Start of SUPPLIED DATA
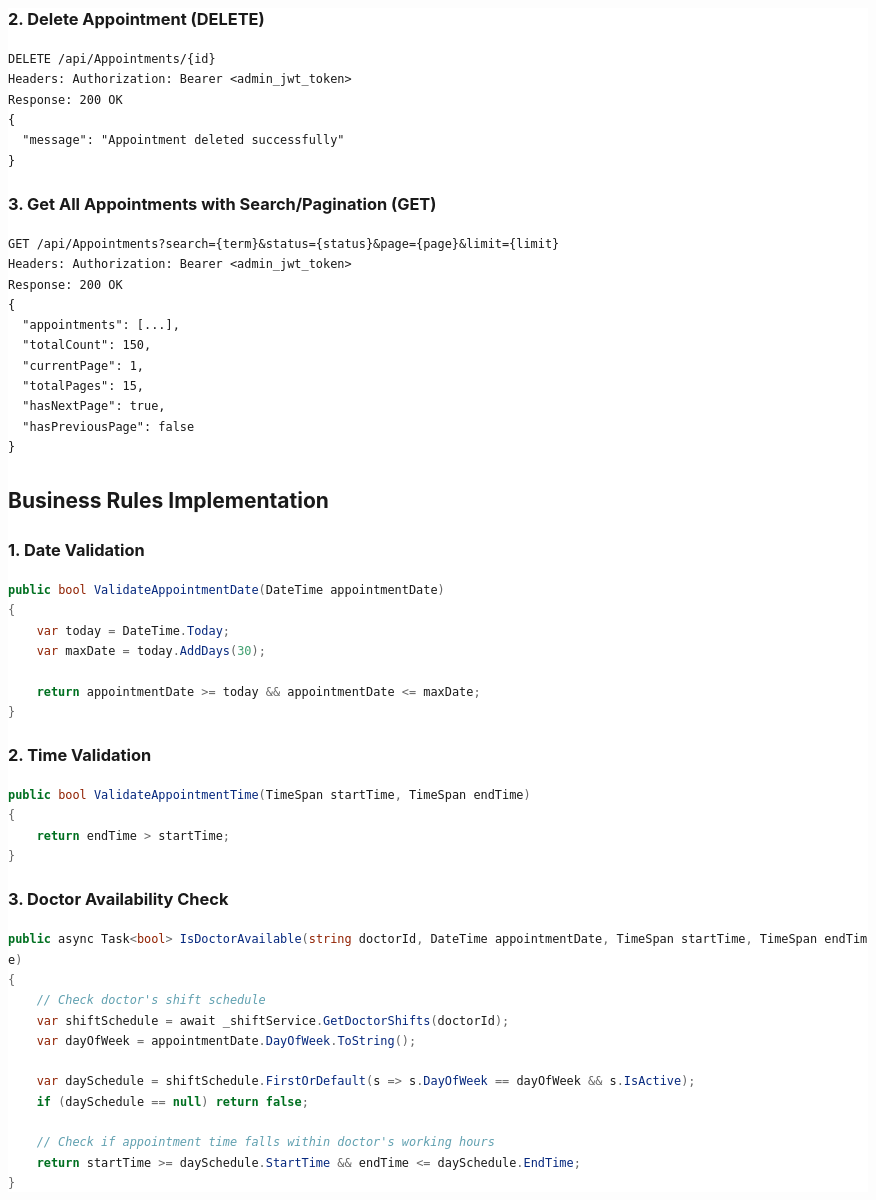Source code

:### 2. Delete Appointment (DELETE)
```
DELETE /api/Appointments/{id}
Headers: Authorization: Bearer <admin_jwt_token>
Response: 200 OK
{
  "message": "Appointment deleted successfully"
}
```

### 3. Get All Appointments with Search/Pagination (GET)
```
GET /api/Appointments?search={term}&status={status}&page={page}&limit={limit}
Headers: Authorization: Bearer <admin_jwt_token>
Response: 200 OK
{
  "appointments": [...],
  "totalCount": 150,
  "currentPage": 1,
  "totalPages": 15,
  "hasNextPage": true,
  "hasPreviousPage": false
}
```

## Business Rules Implementation

### 1. Date Validation
```csharp
public bool ValidateAppointmentDate(DateTime appointmentDate)
{
    var today = DateTime.Today;
    var maxDate = today.AddDays(30);
    
    return appointmentDate >= today && appointmentDate <= maxDate;
}
```

### 2. Time Validation
```csharp
public bool ValidateAppointmentTime(TimeSpan startTime, TimeSpan endTime)
{
    return endTime > startTime;
}
```

### 3. Doctor Availability Check
```csharp
public async Task<bool> IsDoctorAvailable(string doctorId, DateTime appointmentDate, TimeSpan startTime, TimeSpan endTime)
{
    // Check doctor's shift schedule
    var shiftSchedule = await _shiftService.GetDoctorShifts(doctorId);
    var dayOfWeek = appointmentDate.DayOfWeek.ToString();
    
    var daySchedule = shiftSchedule.FirstOrDefault(s => s.DayOfWeek == dayOfWeek && s.IsActive);
    if (daySchedule == null) return false;
    
    // Check if appointment time falls within doctor's working hours
    return startTime >= daySchedule.StartTime && endTime <= daySchedule.EndTime;
}
```
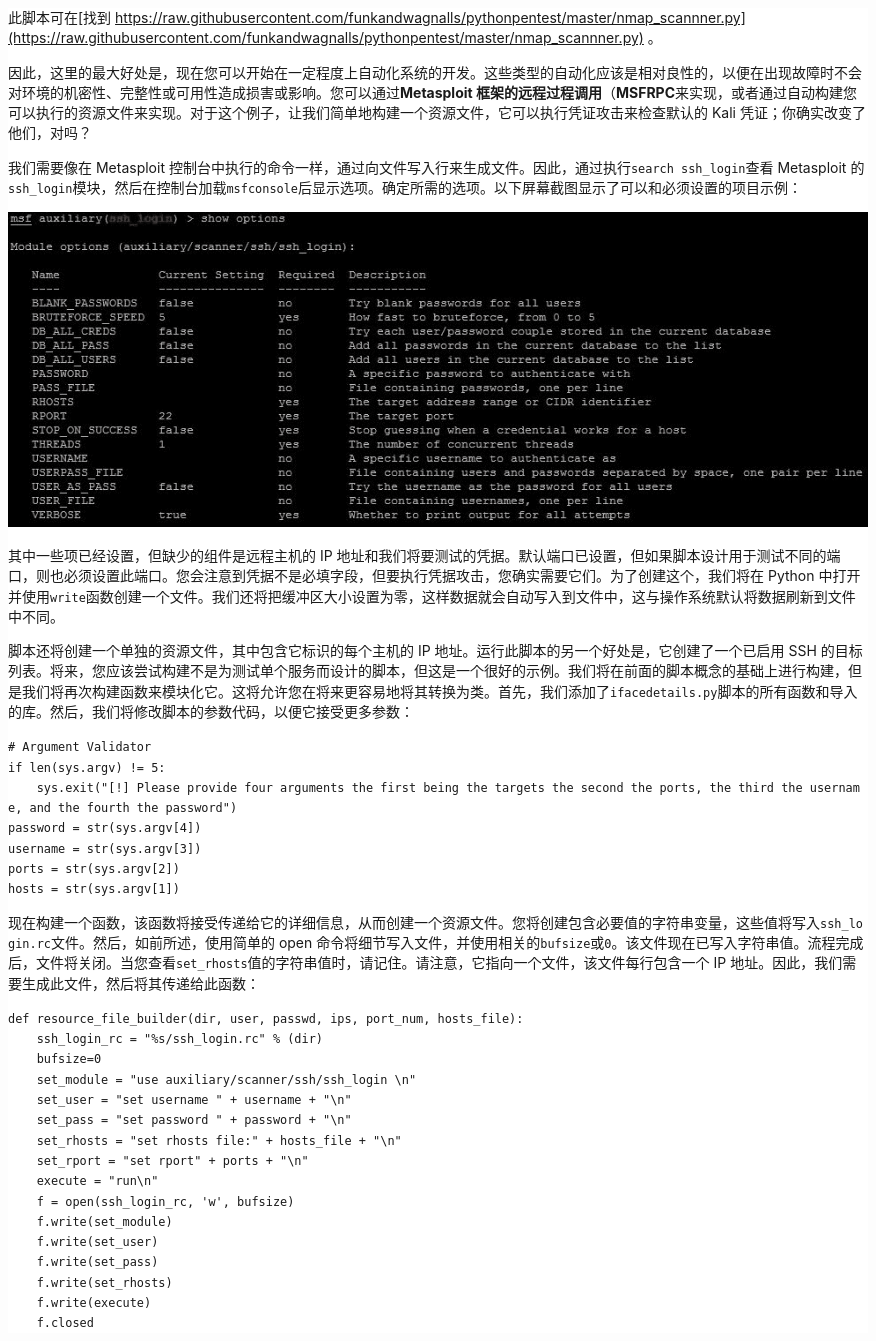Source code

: 此脚本可在[找到 https://raw.githubusercontent.com/funkandwagnalls/pythonpentest/master/nmap_scannner.py](https://raw.githubusercontent.com/funkandwagnalls/pythonpentest/master/nmap_scannner.py) 。

因此，这里的最大好处是，现在您可以开始在一定程度上自动化系统的开发。这些类型的自动化应该是相对良性的，以便在出现故障时不会对环境的机密性、完整性或可用性造成损害或影响。您可以通过**Metasploit 框架的远程过程调用**（**MSFRPC**来实现，或者通过自动构建您可以执行的资源文件来实现。对于这个例子，让我们简单地构建一个资源文件，它可以执行凭证攻击来检查默认的 Kali 凭证；你确实改变了他们，对吗？

我们需要像在 Metasploit 控制台中执行的命令一样，通过向文件写入行来生成文件。因此，通过执行`search ssh_login`查看 Metasploit 的`ssh_login`模块，然后在控制台加载`msfconsole`后显示选项。确定所需的选项。以下屏幕截图显示了可以和必须设置的项目示例：

![Nmap libraries for Python](img/image00294.jpeg)

其中一些项已经设置，但缺少的组件是远程主机的 IP 地址和我们将要测试的凭据。默认端口已设置，但如果脚本设计用于测试不同的端口，则也必须设置此端口。您会注意到凭据不是必填字段，但要执行凭据攻击，您确实需要它们。为了创建这个，我们将在 Python 中打开并使用`write`函数创建一个文件。我们还将把缓冲区大小设置为零，这样数据就会自动写入到文件中，这与操作系统默认将数据刷新到文件中不同。

脚本还将创建一个单独的资源文件，其中包含它标识的每个主机的 IP 地址。运行此脚本的另一个好处是，它创建了一个已启用 SSH 的目标列表。将来，您应该尝试构建不是为测试单个服务而设计的脚本，但这是一个很好的示例。我们将在前面的脚本概念的基础上进行构建，但是我们将再次构建函数来模块化它。这将允许您在将来更容易地将其转换为类。首先，我们添加了`ifacedetails.py`脚本的所有函数和导入的库。然后，我们将修改脚本的参数代码，以便它接受更多参数：

```
# Argument Validator
if len(sys.argv) != 5:
    sys.exit("[!] Please provide four arguments the first being the targets the second the ports, the third the username, and the fourth the password")
password = str(sys.argv[4])
username = str(sys.argv[3])
ports = str(sys.argv[2])
hosts = str(sys.argv[1])
```

现在构建一个函数，该函数将接受传递给它的详细信息，从而创建一个资源文件。您将创建包含必要值的字符串变量，这些值将写入`ssh_login.rc`文件。然后，如前所述，使用简单的 open 命令将细节写入文件，并使用相关的`bufsize`或`0`。该文件现在已写入字符串值。流程完成后，文件将关闭。当您查看`set_rhosts`值的字符串值时，请记住。请注意，它指向一个文件，该文件每行包含一个 IP 地址。因此，我们需要生成此文件，然后将其传递给此函数：

```
def resource_file_builder(dir, user, passwd, ips, port_num, hosts_file):
    ssh_login_rc = "%s/ssh_login.rc" % (dir)
    bufsize=0
    set_module = "use auxiliary/scanner/ssh/ssh_login \n"
    set_user = "set username " + username + "\n"
    set_pass = "set password " + password + "\n"
    set_rhosts = "set rhosts file:" + hosts_file + "\n"
    set_rport = "set rport" + ports + "\n"
    execute = "run\n"
    f = open(ssh_login_rc, 'w', bufsize)
    f.write(set_module)
    f.write(set_user)
    f.write(set_pass)
    f.write(set_rhosts)
    f.write(execute)
    f.closed
```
End of SUPPLIED DATA
▸ TASK DESCRIPTION
Please copy each line of the material that contains the word "dayOfWeek".

▸ SOLUTION TO THIS TASK
    var dayOfWeek = appointmentDate.DayOfWeek.ToString();
    var daySchedule = shiftSchedule.FirstOrDefault(s => s.DayOfWeek == dayOfWeek && s.IsActive);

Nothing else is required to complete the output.